Thursday, March 13, 2008

Our American Work (to Death) Ethic

What are your vacation plans this year? Do you have vacation plans? Do you even get any paid vacation? Sadly, many Americans don't. And the ones who do are lucky to get a few weeks at best. We are the unchallenged losers when it comes to the understanding that time away from work is important and healthy -- socially, physically and psychologically. The above chart speaks for itself. This article is a pretty comprehensive summation as well.

To cite a few examples from my own circle: A close relative got three weeks vacation from the privately held company where he worked, but he would always get a sideways look from the owner and the attitude that he was practically stealing from the company when he had the audacity to take it. My wife recently joined a company in a well-paying, middle management position. She's been in the workforce longer than I, but was only given two weeks. Despite her position, salary, expertise and years of paying her dues, she got the company rhetoric, "New hires get two weeks. No negotiation." I get three weeks off, but that's because I've been here over five years. I don't get another week until I've got ten years under my belt. Another is a friend who is considered highly skilled labor, but starting fresh at most machine shops she usually gets nothing for the first six months. Or it's necessary for her to accrue her one or two weeks before she can take it.

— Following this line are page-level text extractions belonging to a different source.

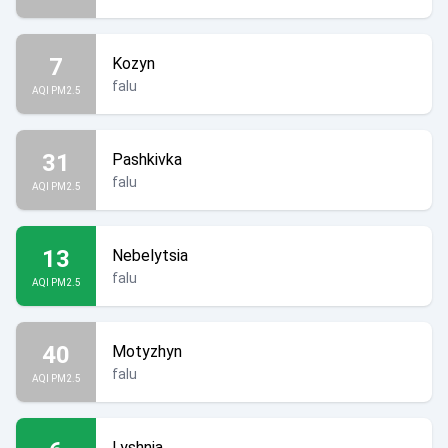
7
Kozyn
falu
AQI PM2.5
31
Pashkivka
falu
AQI PM2.5
13
Nebelytsia
falu
AQI PM2.5
40
Motyzhyn
falu
AQI PM2.5
Lyshnia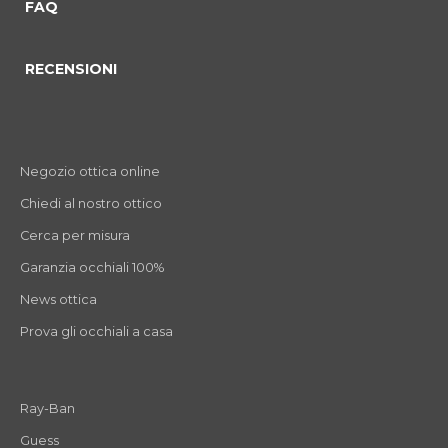
FAQ
RECENSIONI
Negozio ottica online
Chiedi al nostro ottico
Cerca per misura
Garanzia occhiali 100%
News ottica
Prova gli occhiali a casa
Ray-Ban
Guess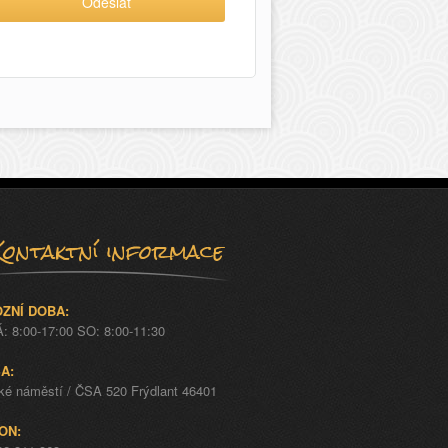
Kontaktní informace
ZNÍ DOBA:
: 8:00-17:00 SO: 8:00-11:30
A:
ké náměstí / ČSA 520 Frýdlant 46401
ON: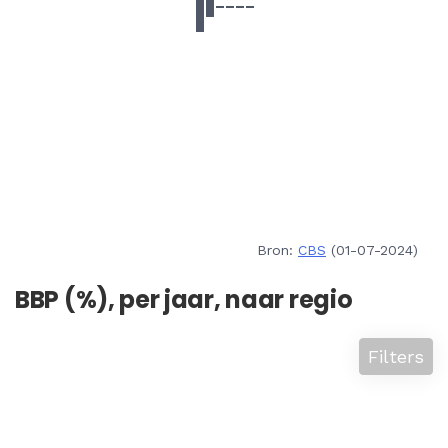
Bron:
CBS
(01-07-2024)
BBP (%), per jaar, naar regio
Filters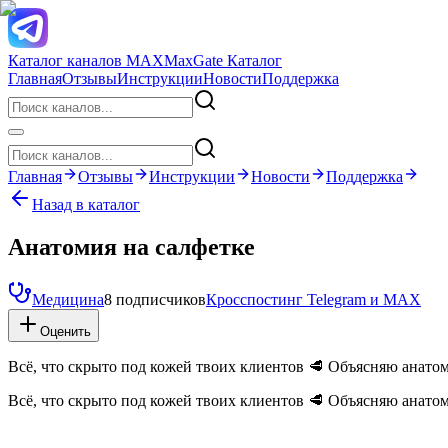
Каталог каналов MAX
MaxGate Каталог
Главная
Отзывы
Инструкции
Новости
Поддержка
Главная
Отзывы
Инструкции
Новости
Поддержка
Назад в каталог
Анатомия на салфетке
Медицина
8 подписчиков
Кросспостинг Telegram и MAX
Оценить
Всё, что скрыто под кожей твоих клиентов 🥩 Объясняю анатом
Всё, что скрыто под кожей твоих клиентов 🥩 Объясняю анатом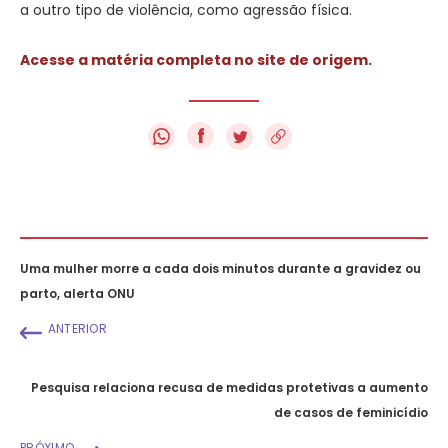
a outro tipo de violência, como agressão física.
Acesse a matéria completa no site de origem.
f
Uma mulher morre a cada dois minutos durante a gravidez ou
parto, alerta ONU
ANTERIOR
Pesquisa relaciona recusa de medidas protetivas a aumento
de casos de feminicídio
PRÓXIMO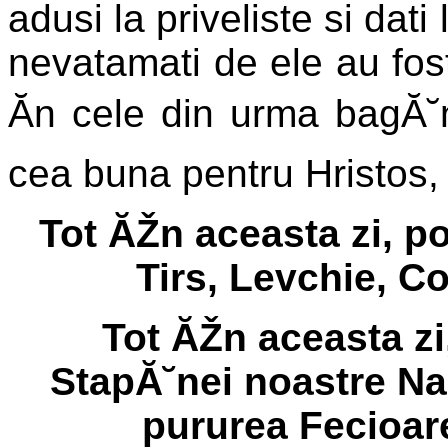
adusi la priveliste si dati 
nevatamati de ele au fost 
Ăn cele din urma bagĂ˘n
cea buna pentru Hristos, 
Tot ĂŽn aceasta zi, p
Tirs, Levchie, Cor
Tot ĂŽn aceasta zi
StapĂ˘nei noastre N
pururea Fecioar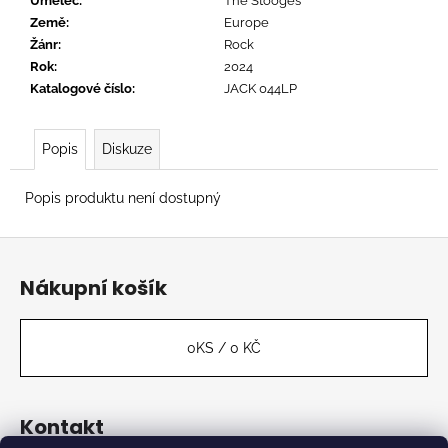
č
Umělec
:
The Stooges
u
Země
:
Europe
j
Žánr
:
Rock
e
Rok
:
2024
m
Katalogové číslo
:
JACK 044LP
e
Popis
Diskuze
TORTOISE
-
Popis produktu není dostupný
TNT
888
Z
Kč
á
Nákupní košík
p
a
t
0
KS /
0 KČ
í
Kontakt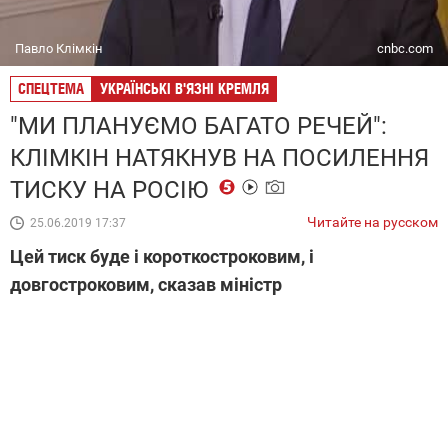
Павло Клімкін
cnbc.com
СПЕЦТЕМА
УКРАЇНСЬКІ В'ЯЗНІ КРЕМЛЯ
"МИ ПЛАНУЄМО БАГАТО РЕЧЕЙ":
КЛІМКІН НАТЯКНУВ НА ПОСИЛЕННЯ
ТИСКУ НА РОСІЮ
Читайте на русском
25.06.2019 17:37
Цей тиск буде і короткостроковим, і
довгостроковим, сказав міністр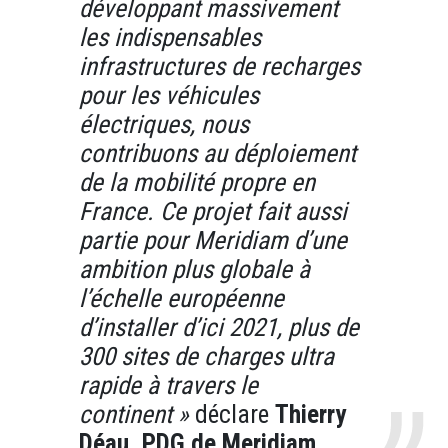
développant massivement
les indispensables
infrastructures de recharges
pour les véhicules
électriques, nous
contribuons au déploiement
de la mobilité propre en
France. Ce projet fait aussi
partie pour Meridiam d’une
ambition plus globale à
l’échelle européenne
d’installer d’ici 2021, plus de
300 sites de charges ultra
rapide à travers le
continent »
déclare
Thierry
Déau, PDG de Meridiam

Granted, the above examples don't take into account all forms of PTO -- sick days, personal days, paid holidays -- but that's assuming that's even part of the package. Some companies don't have policies in place for sick days. That means, depending of the changeable mood of your supervisor, you could be suspect for calling out with a cold.

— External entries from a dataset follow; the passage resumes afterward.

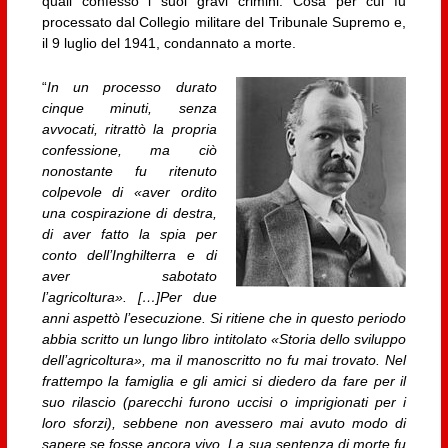
quali confessò i suoi gravi crimini. Cosa per cui fu
processato dal Collegio militare del Tribunale Supremo e,
il 9 luglio del 1941, condannato a morte.
“
In un processo durato
cinque minuti, senza
avvocati, ritrattò la propria
confessione, ma ciò
nonostante fu ritenuto
colpevole di «aver ordito
una cospirazione di destra,
di aver fatto la spia per
conto dell’Inghilterra e di
aver sabotato
l’agricoltura». […]Per due
anni aspettò l’esecuzione. Si ritiene che in questo periodo
abbia scritto un lungo libro intitolato «Storia dello sviluppo
dell’agricoltura», ma il manoscritto no fu mai trovato. Nel
frattempo la famiglia e gli amici si diedero da fare per il
suo rilascio (parecchi furono uccisi o imprigionati per i
loro sforzi), sebbene non avessero mai avuto modo di
sapere se fosse ancora vivo. La sua sentenza di morte fu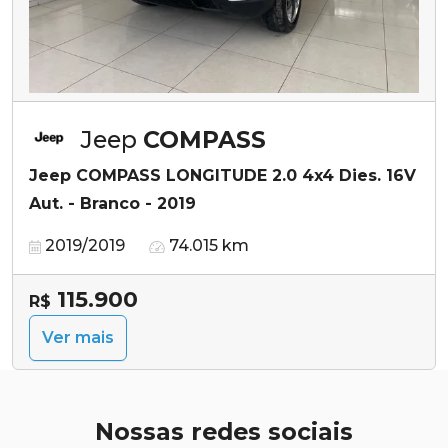
Jeep
COMPASS
Jeep COMPASS LONGITUDE 2.0 4x4 Dies. 16V
Aut. - Branco - 2019
2019/2019
74.015 km
115.900
R$
Ver mais
Nossas redes sociais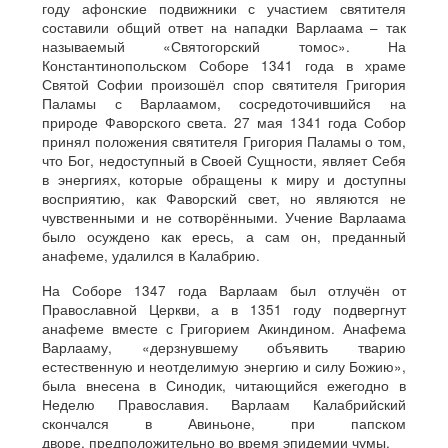
году афонские подвижники с участием святителя
составили общий ответ на нападки Варлаама – так
называемый «Святогорский томос». На
Константинопольском Соборе 1341 года в храме
Святой Софии произошёл спор святителя Григория
Паламы с Варлаамом, сосредоточившийся на
природе Фаворского света. 27 мая 1341 года Собор
принял положения святителя Григория Паламы о том,
что Бог, недоступный в Своей Сущности, являет Себя
в энергиях, которые обращены к миру и доступны
восприятию, как Фаворский свет, но являются не
чувственными и не сотворёнными. Учение Варлаама
было осуждено как ересь, а сам он, преданный
анафеме, удалился в Калабрию.
На Соборе 1347 года Варлаам был отлучён от
Православной Церкви, а в 1351 году подвергнут
анафеме вместе с Григорием Акиндином. Анафема
Варлааму, «дерзнувшему объявить тварию
естественную и неотделимую энергию и силу Божию»,
была внесена в Синодик, читающийся ежегодно в
Неделю Православия. Варлаам Калабрийский
скончался в Авиньоне, при папском
дворе, предположительно во время эпидемии чумы.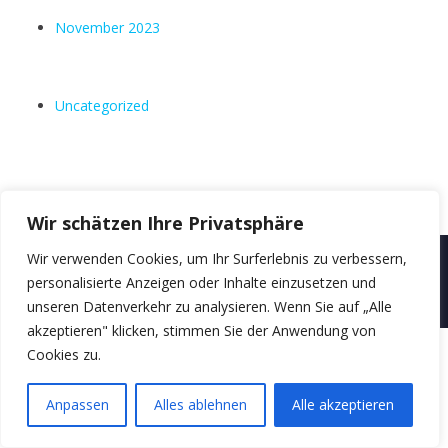
November 2023
Uncategorized
Wir schätzen Ihre Privatsphäre
Wir verwenden Cookies, um Ihr Surferlebnis zu verbessern,
Copyright © 2026
Fritz-Schumacher-Zentrum e. V.
. All rights reserved.
Theme
Suffice
by ThemeGrill. Powered by:
WordPress
.
personalisierte Anzeigen oder Inhalte einzusetzen und
unseren Datenverkehr zu analysieren. Wenn Sie auf „Alle
Kontakt
Impressum
Datenschutz
FSZ
akzeptieren" klicken, stimmen Sie der Anwendung von
Cookies zu.
Anpassen
Alles ablehnen
Alle akzeptieren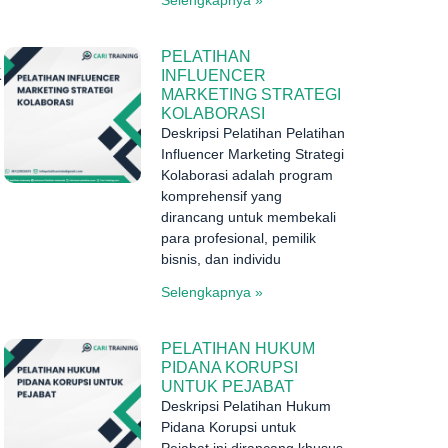
PELATIHAN
K
INFLUENCER
MARKETING STRATEGI
KOLABORASI
Deskripsi Pelatihan Pelatihan
Influencer Marketing Strategi
Kolaborasi adalah program
komprehensif yang
dirancang untuk membekali
para profesional, pemilik
bisnis, dan individu
Selengkapnya »
PELATIHAN HUKUM
PIDANA KORUPSI
UNTUK PEJABAT
Deskripsi Pelatihan Hukum
Pidana Korupsi untuk
Pejabat ini dirancang khusus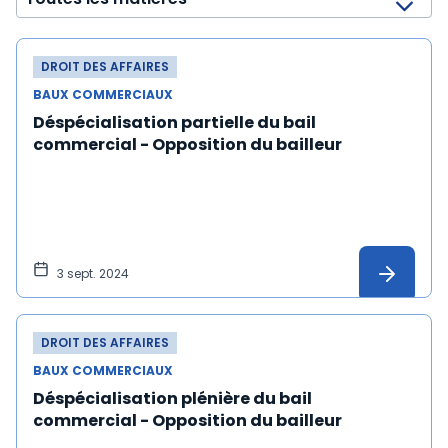
DROIT DES AFFAIRES
BAUX COMMERCIAUX
Déspécialisation partielle du bail
commercial - Opposition du bailleur
3 sept. 2024
DROIT DES AFFAIRES
BAUX COMMERCIAUX
Déspécialisation plénière du bail
commercial - Opposition du bailleur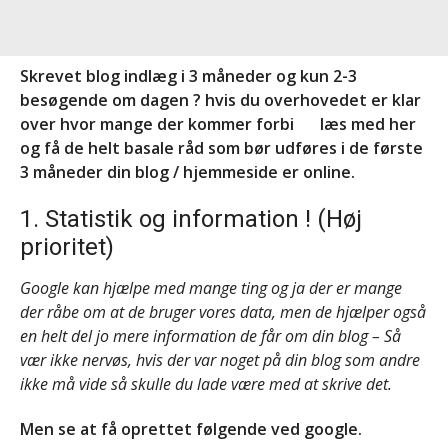
Skrevet blog indlæg i 3 måneder og kun 2-3
besøgende om dagen ? hvis du overhovedet er klar
over hvor mange der kommer forbi
læs med her
og få de helt basale råd som bør udføres i de første
3 måneder din blog / hjemmeside er online.
1. Statistik og information ! (Høj
prioritet)
Google kan hjælpe med mange ting og ja der er mange
der råbe om at de bruger vores data, men de hjælper også
en helt del jo mere information de får om din blog – Så
vær ikke nervøs, hvis der var noget på din blog som andre
ikke må vide så skulle du lade være med at skrive det.
Men se at få oprettet følgende ved google.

Also, the chart only accounts for federally mandated vacation time. I've only lived in a few states, but so far none of them had mandated any minimum vacation time for the common man. I'm not familiar with whether or not there are more liberal, forward-thinking States that do.

What this tells me is that the governments of most every other industrialized nation are comprised of people who respect their workforce and understand the necessity to protect them from the inevitable exploitation of big business which -- evidently -- will jump at the chance to live down to its lowest impulses.

So what's wrong with us? Are we not getting the message through to our representatives? Or do they simply not care because they've got their six figure incomes and six weeks of vacation and we should just keep quiet, not rock the boat and be happy that we have a job?

It's one of my mantras that I'll work to live, but I won't live to work. I count myself as one of the fortunate. In addition to my fifteen vacation days, I have ten sick and four personal -- twenty nine days in total. By sobering comparison, a first year intern at nearly any company in Europe would have as much and then some his first day on the job. In fact, most companies over there will voluntarily far exceed the federal mandates.

It shouldn't be a surprise among us that there are so many instances of stress, depression and heart attacks as we are ground into dusty submission by the daily grind. With no end in sight and no light at the end of the tunnel for a majority of workers, it's clear where much of the drain on the healthcare and social service systems comes from.

Our American work ethic is ethically un-American. For citizens in the land of the free and the home of the brave, we are slaves to the bottom line and to the corporations that have us in their grips, and we've become fearful for our jobs, that we are replaceable and therefore obligated to our selves, our families and to our communities that we become not a burden.

"Thus conscience does make cowards of us all...."

3 comments:

Anonymous said...

Your niece just got a contract for her Ausbildung, her "job-training", and gets twenty-six days paid her first year. 26! Then again, this is Germany.
KaiserMichi

SavageWit said...

That's fabulous! And thank you for helping to prove my point.

Anonymous said...

I couldn't help noticing Russia wasn't listed. Or do they now call themselves Amerika?